**Exercise aim**
Give the records below again, word for word. No pictures belong in the copy.

---- Data excerpts

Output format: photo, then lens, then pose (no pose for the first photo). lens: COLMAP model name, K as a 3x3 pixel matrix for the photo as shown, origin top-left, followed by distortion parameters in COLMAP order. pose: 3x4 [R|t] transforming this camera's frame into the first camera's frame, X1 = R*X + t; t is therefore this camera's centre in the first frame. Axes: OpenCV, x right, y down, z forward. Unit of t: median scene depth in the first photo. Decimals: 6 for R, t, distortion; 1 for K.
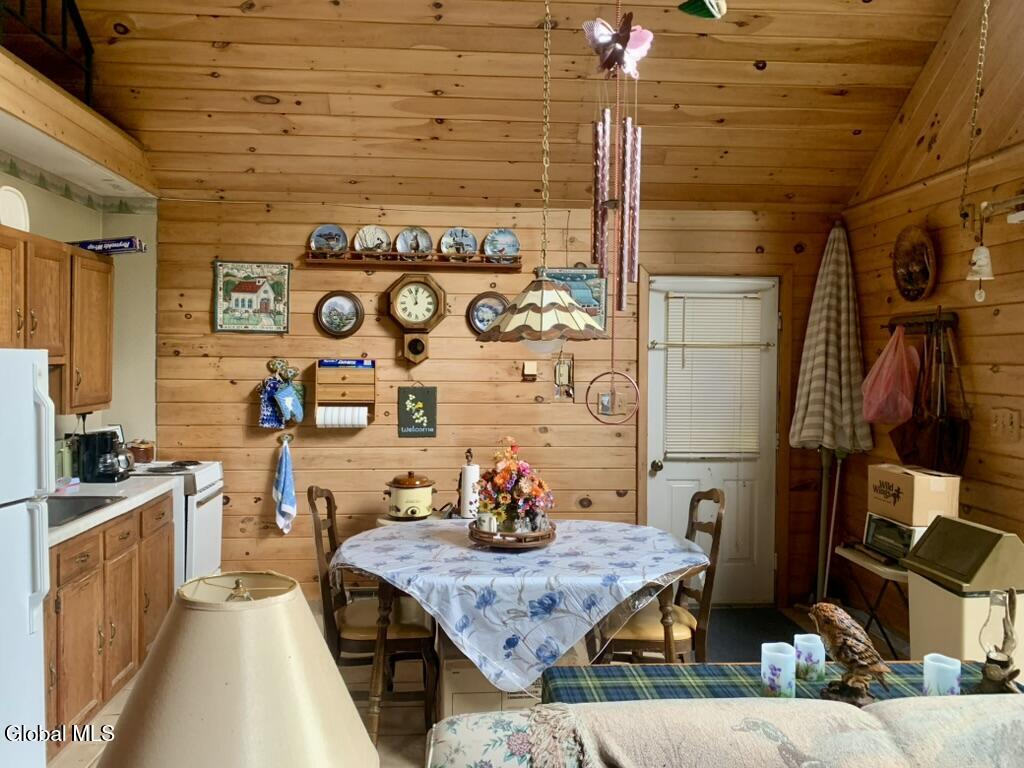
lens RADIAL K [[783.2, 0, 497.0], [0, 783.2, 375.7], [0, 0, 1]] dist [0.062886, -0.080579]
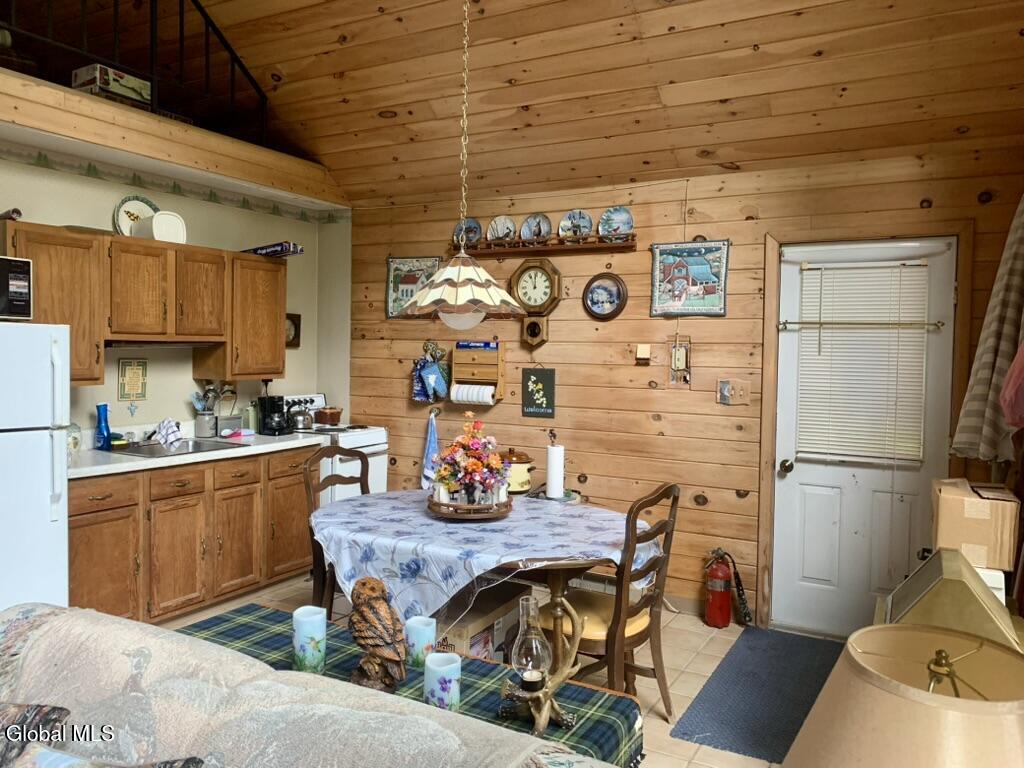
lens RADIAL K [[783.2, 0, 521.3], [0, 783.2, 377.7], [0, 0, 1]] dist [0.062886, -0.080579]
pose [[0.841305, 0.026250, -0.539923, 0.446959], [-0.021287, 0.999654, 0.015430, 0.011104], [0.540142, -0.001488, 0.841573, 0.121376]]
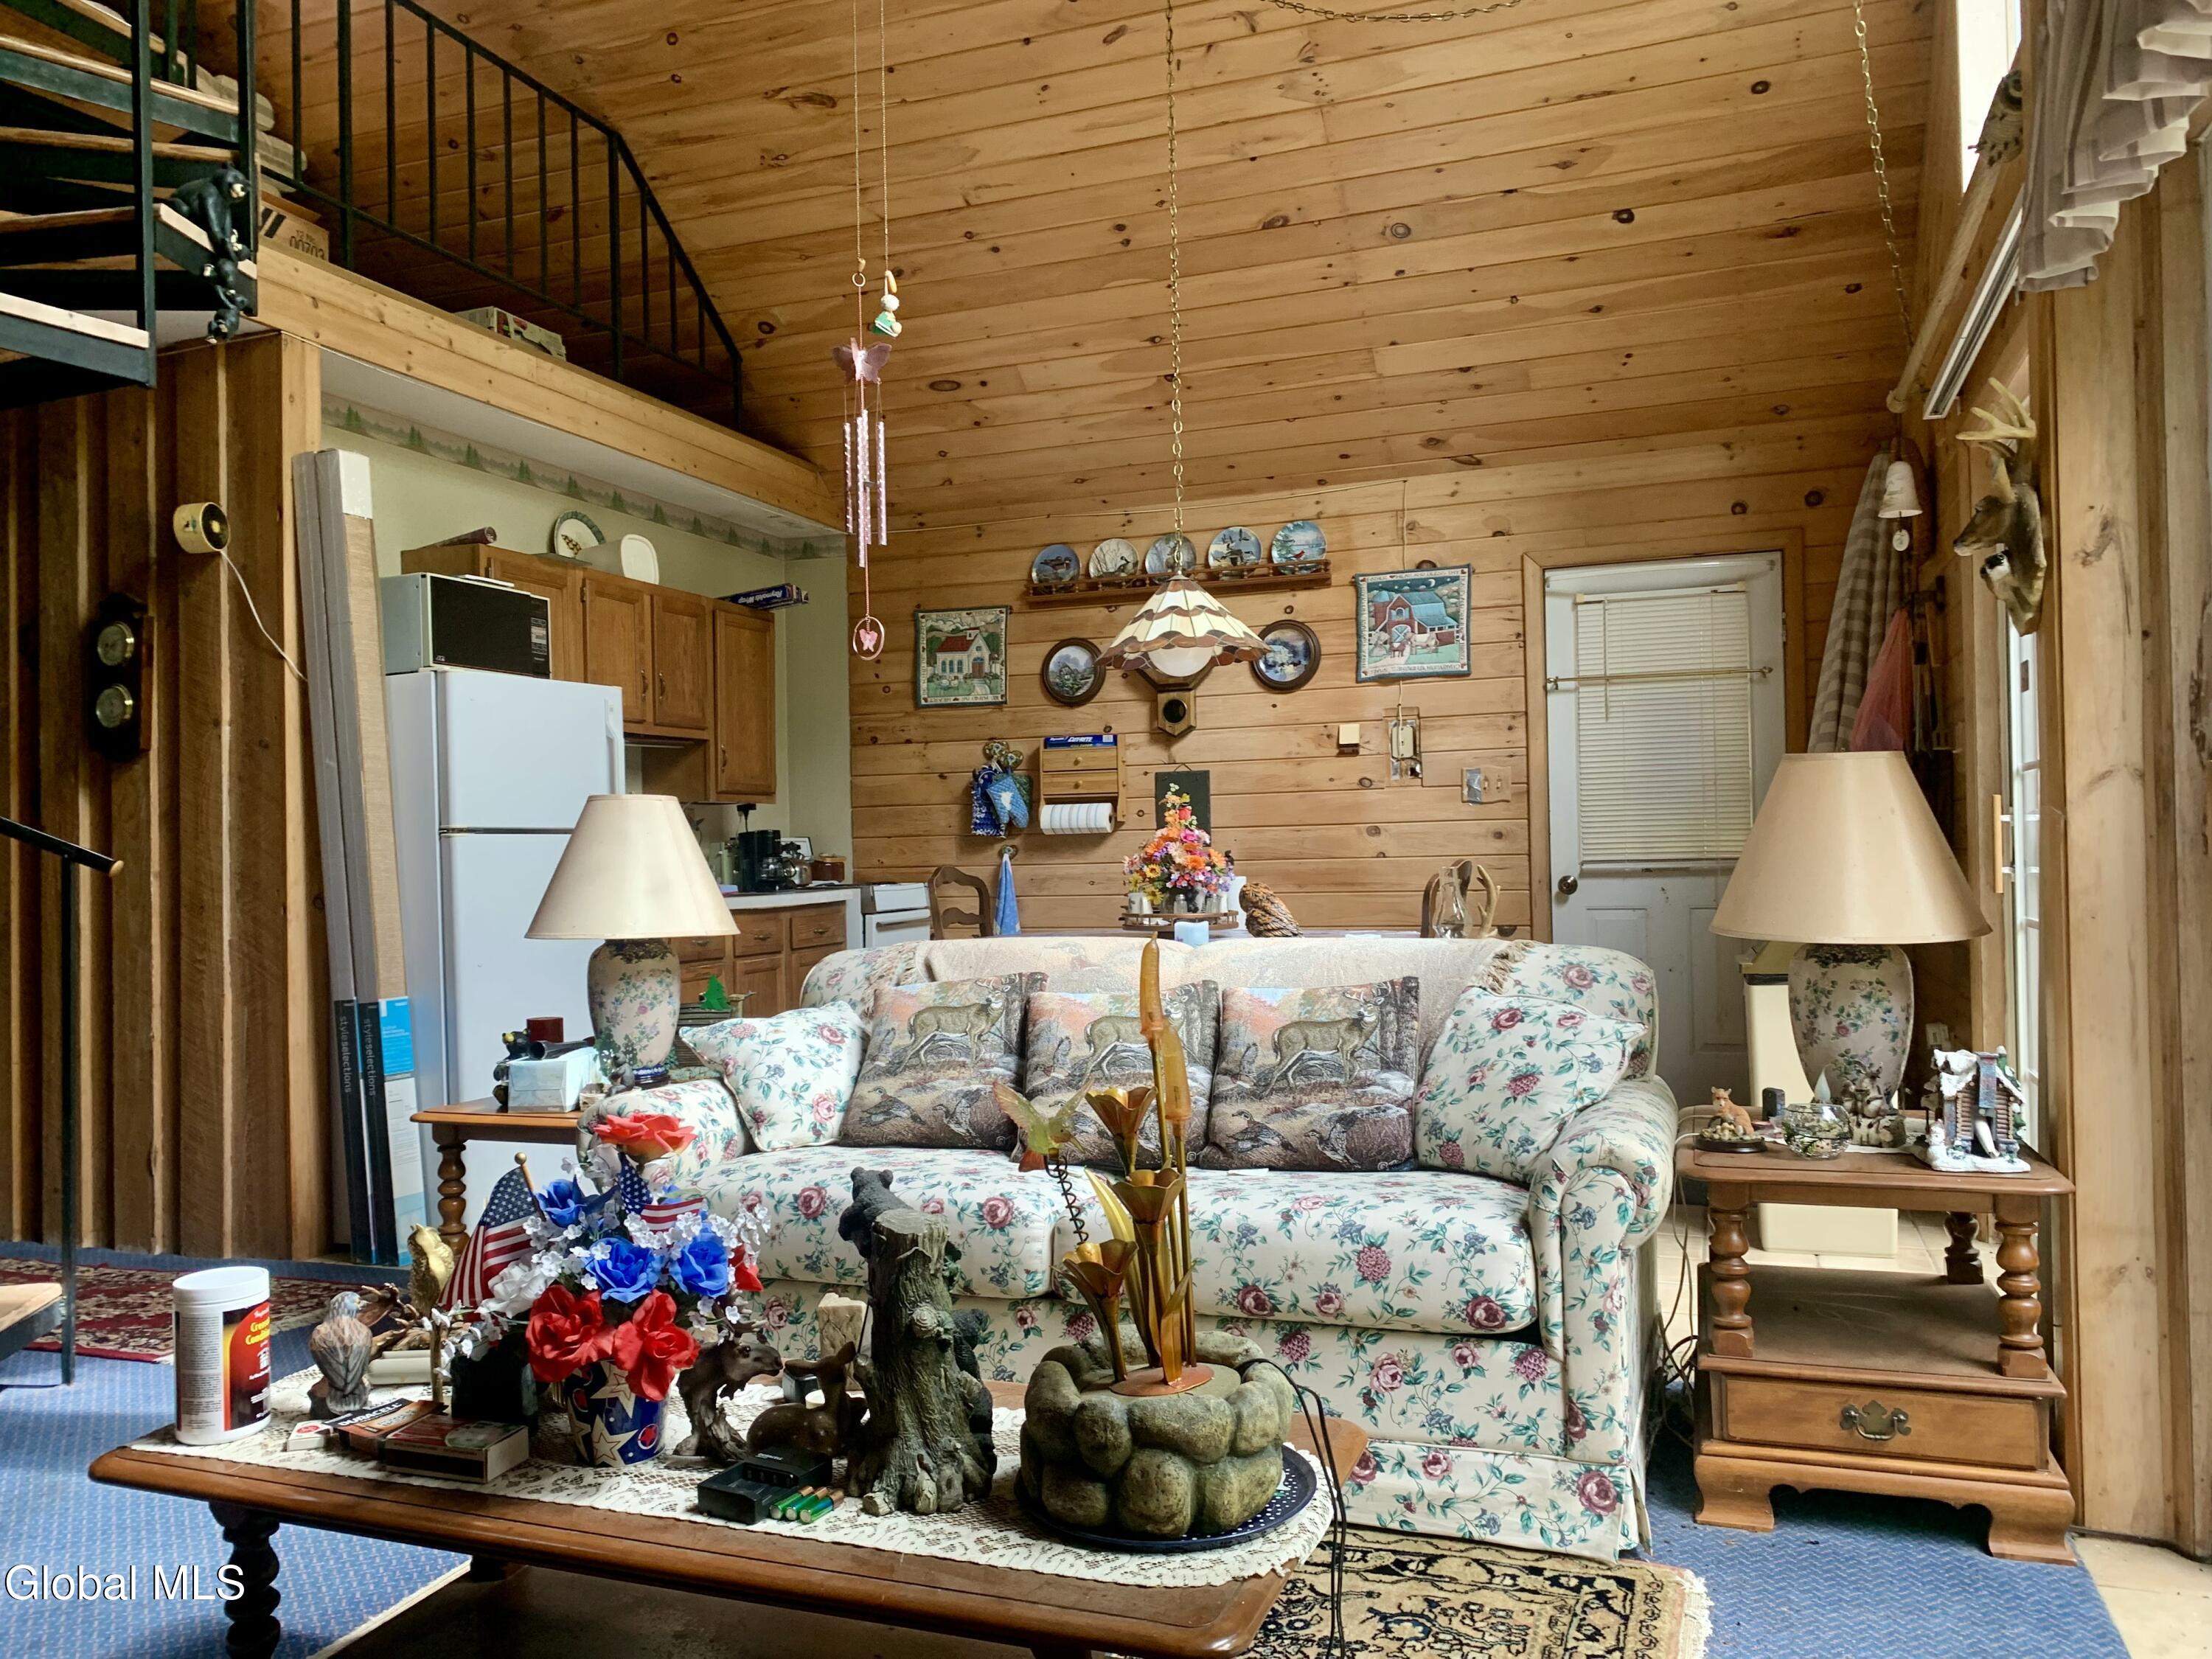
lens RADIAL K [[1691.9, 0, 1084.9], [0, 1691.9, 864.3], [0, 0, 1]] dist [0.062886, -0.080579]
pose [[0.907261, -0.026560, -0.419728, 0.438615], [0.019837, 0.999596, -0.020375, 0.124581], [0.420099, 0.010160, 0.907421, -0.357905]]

--------

**Response to the exercise**
Output format: photo, then lens, then pose (no pose for the first photo). lens: COLMAP model name, K as a 3x3 pixel matrix for the photo as shown, origin top-left, followed by distortion parameters in COLMAP order. pose: 3x4 [R|t] transforming this camera's frame into the first camera's frame, X1 = R*X + t; t is therefore this camera's centre in the first frame. Axes: OpenCV, x right, y down, z forward. Unit of t: median scene depth in the first photo. Decimals: 6 for R, t, distortion; 1 for K.
lens RADIAL K [[783.2, 0, 497.0], [0, 783.2, 375.7], [0, 0, 1]] dist [0.062886, -0.080579]
lens RADIAL K [[783.2, 0, 521.3], [0, 783.2, 377.7], [0, 0, 1]] dist [0.062886, -0.080579]
pose [[0.841305, 0.026250, -0.539923, 0.446959], [-0.021287, 0.999654, 0.015430, 0.011104], [0.540142, -0.001488, 0.841573, 0.121376]]
lens RADIAL K [[1691.9, 0, 1084.9], [0, 1691.9, 864.3], [0, 0, 1]] dist [0.062886, -0.080579]
pose [[0.907261, -0.026560, -0.419728, 0.438615], [0.019837, 0.999596, -0.020375, 0.124581], [0.420099, 0.010160, 0.907421, -0.357905]]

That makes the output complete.